My eye is drawn to a potted olive tree that sits on a shelf. A handwritten note is tied to the fragile trunk. It reads: If the olive trees knew the hands that planted them, their oil would become tears.
I order the falafel plate, and the man immediately turns and starts scooping spoonfuls of batter into a falafel baller. After about five minutes, six steaming falafels are huddled together on a pillow of hummus, alongside a generous serving of chopped salad, a dousing of the garlicky salsa blanca and a fiery line of hot sauce.
In a sheltered alley nearby, I break through the nutty falafel crust. The interior is pistachio green and billowing with clouds of fragrant steam — the most delicious falafel I have ever eaten. I marvel at the junction of cultures that are the pillars of Granada.

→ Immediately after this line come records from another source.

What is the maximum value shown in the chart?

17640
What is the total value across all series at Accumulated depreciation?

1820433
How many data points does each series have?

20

Most people bar hop in Granada but I prefer to stay in one spot and get to know it. I sit at the stainless steel bar of Bultaco Bar, which is a few minutes out of the centre and, therefore, overlooked by tourists.

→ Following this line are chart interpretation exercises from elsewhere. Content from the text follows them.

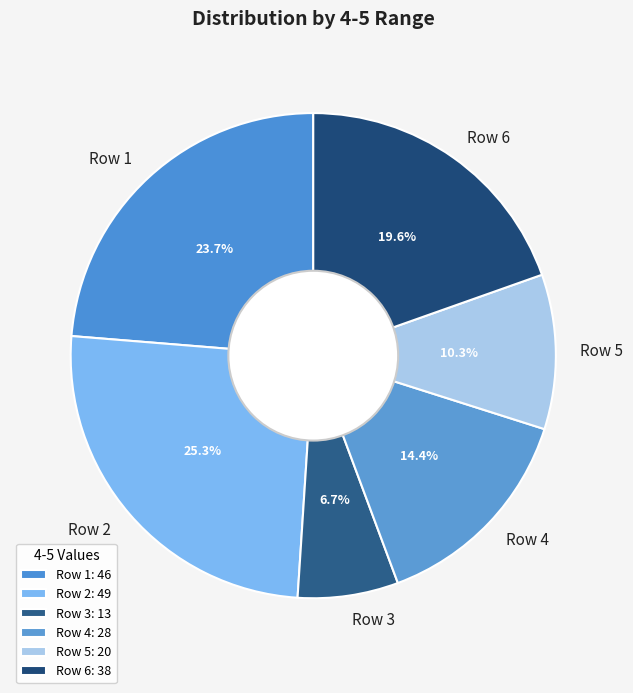

Is the sum of Row 5 and Row 2 greater than half?

No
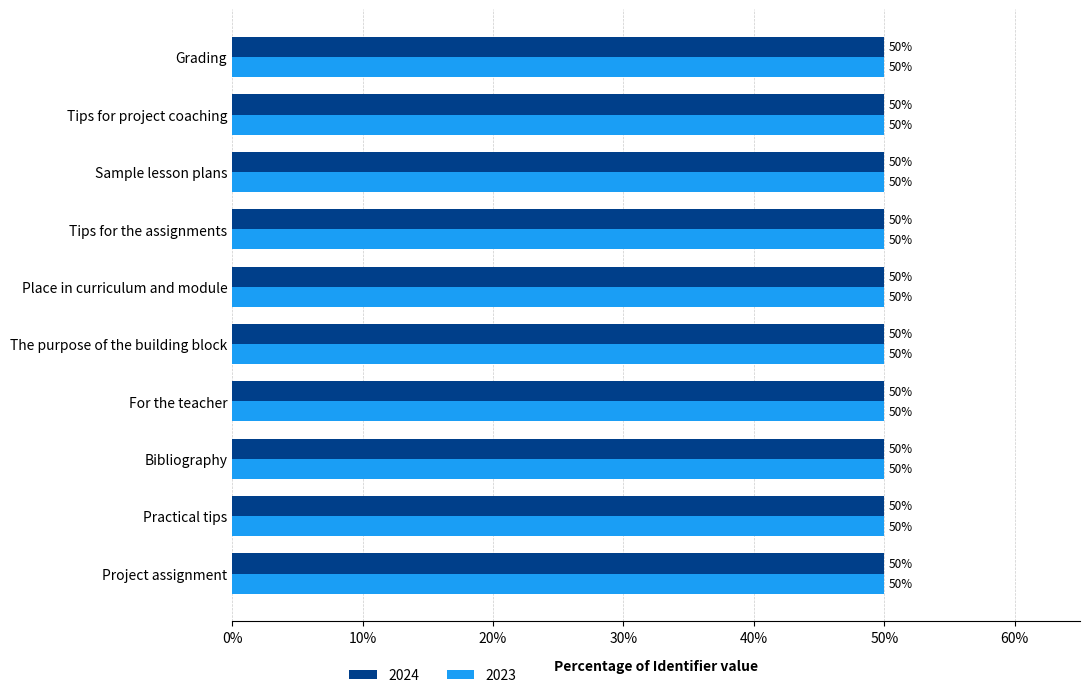

Which series has the largest range (max minus min)?

2024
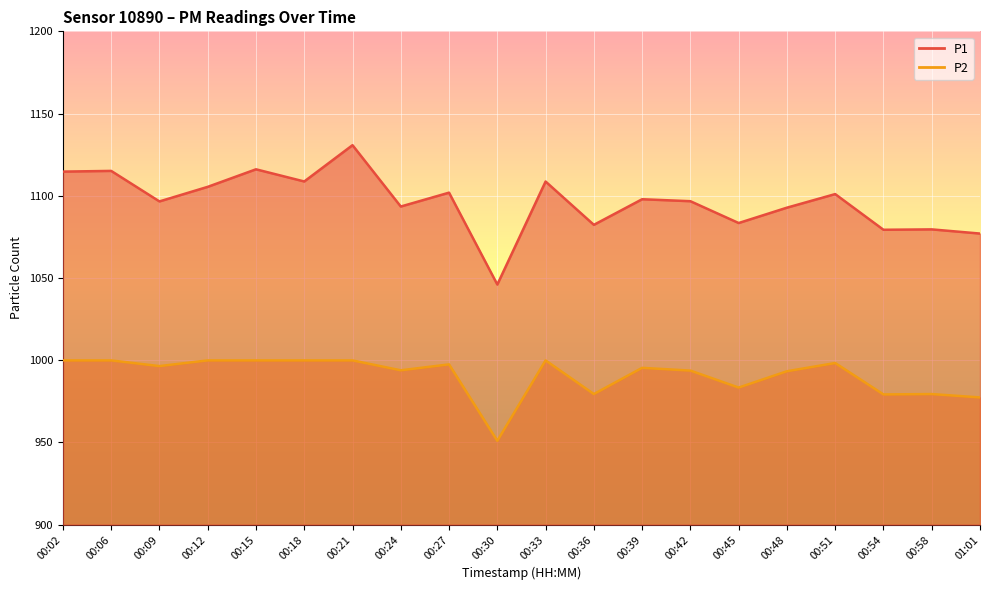

What is the difference between the maximum and minimum values in the P2 series?

48.9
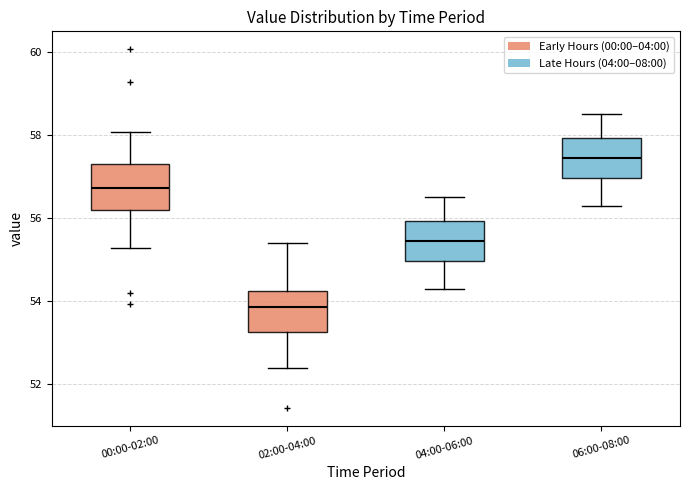

Reading left to right, transcribe this box plot: for each box, give where its median line is, the range the box spans, and where its two whiskers end, as read against the y-axis. The values are not printed on the chart, so give them approximately, as read against the axis.

00:00-02:00: median 56.8, box 56.2 to 57.4, whiskers 55.2 to 58.0
02:00-04:00: median 53.8, box 53.2 to 54.2, whiskers 52.4 to 55.4
04:00-06:00: median 55.4, box 55.0 to 56.0, whiskers 54.4 to 56.6
06:00-08:00: median 57.4, box 57.0 to 58.0, whiskers 56.4 to 58.6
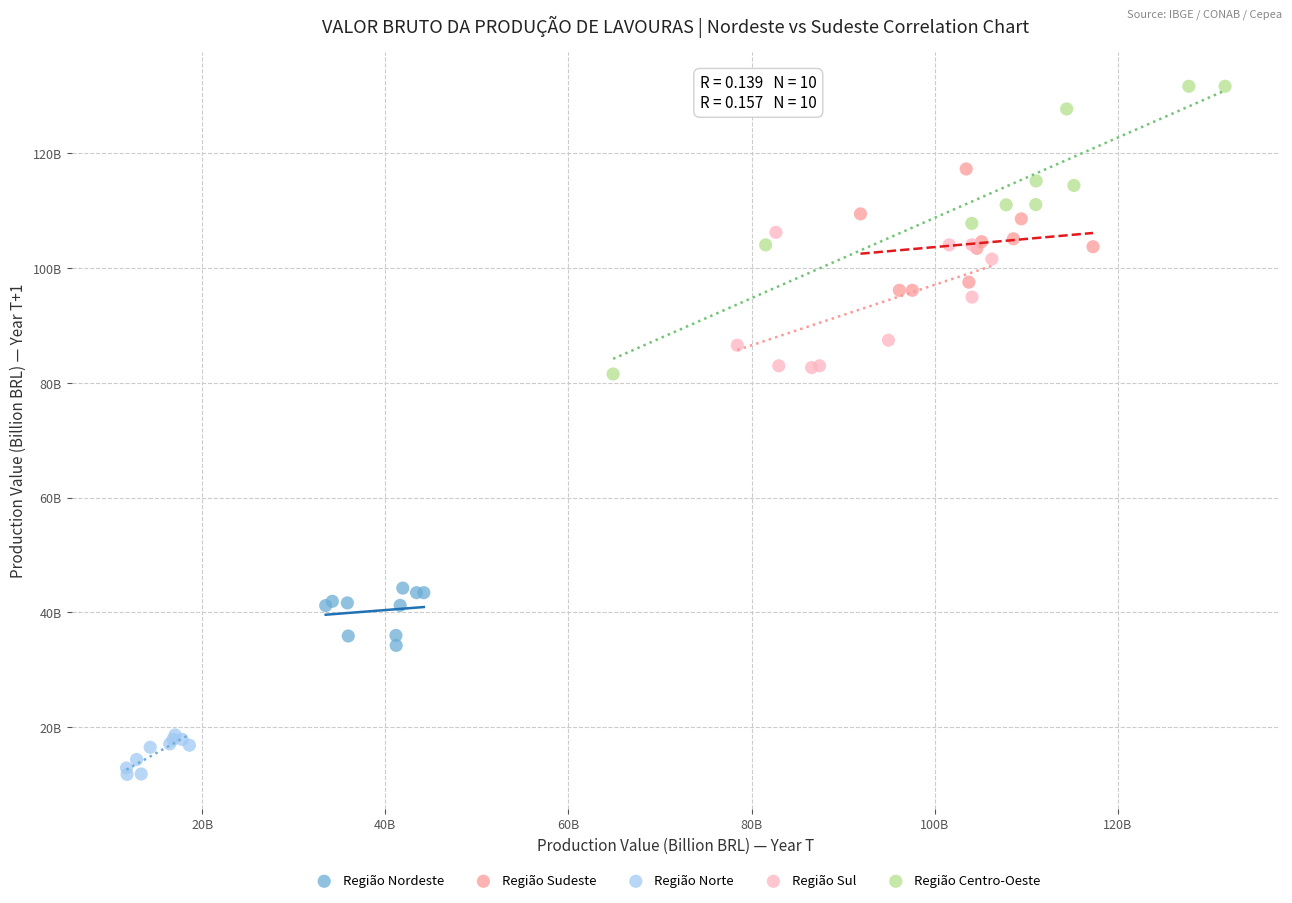

Which series contains the highest Y value?

Região Centro-Oeste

I’m enraptured by the bartender; an old man with a scraggly beard and hoop earring who looks like a washed-up pirate, wearing a denim flat cap and apron to match.
He opens beers with a massive knife. ‘Me gusta su… hat,’ I say. He blushes and smiles. It’s the only time I see him smile but he evidently loves what he does. Bottle caps soar through the air as he whisks in and out of the kitchen, handing out tapas.
I order the vermut, which comes from a barrel in the corner. The drink is the same oaky colour as its vessel, served with a slice of ginger. It’s sweet, complex, and smoky.
A dish of fried potato with melted cheese and walnuts accompanies my drink. Others get bowls of tomato-ey broth with meatballs, or grilled mushrooms with more melted cheese and a sneeze of black pepper.
The only language spoken here is Spanish. I sip my vermut, writing in my notebook, feeling like I’ve stumbled upon the real city. A city that reverberates with culture, with dance, with history, with food and drink. With pomegranates hidden in every aspect of the architecture. With travellers that come for a weekend or a lifetime. With crumbling paint of orange and pink. With rushing rivers and mountains that cast long shadows.

I flip back a few pages in my notebook to read the advice from my Finnish friend that I translated the day before: Make decisions that will keep your life interesting... but I’m not worried about your life becoming boring — you are sitting alone on a bus that’s headed to Granada.
- There aredirect flights to Málaga from several parts of Ireland, including Dublin, Cork, and Galway.
- Granada is just over an hour-and-a-half drive from Málaga airport.
- If using public transport, you can take a direct Asla bus or take a train with one change in Málaga city centre.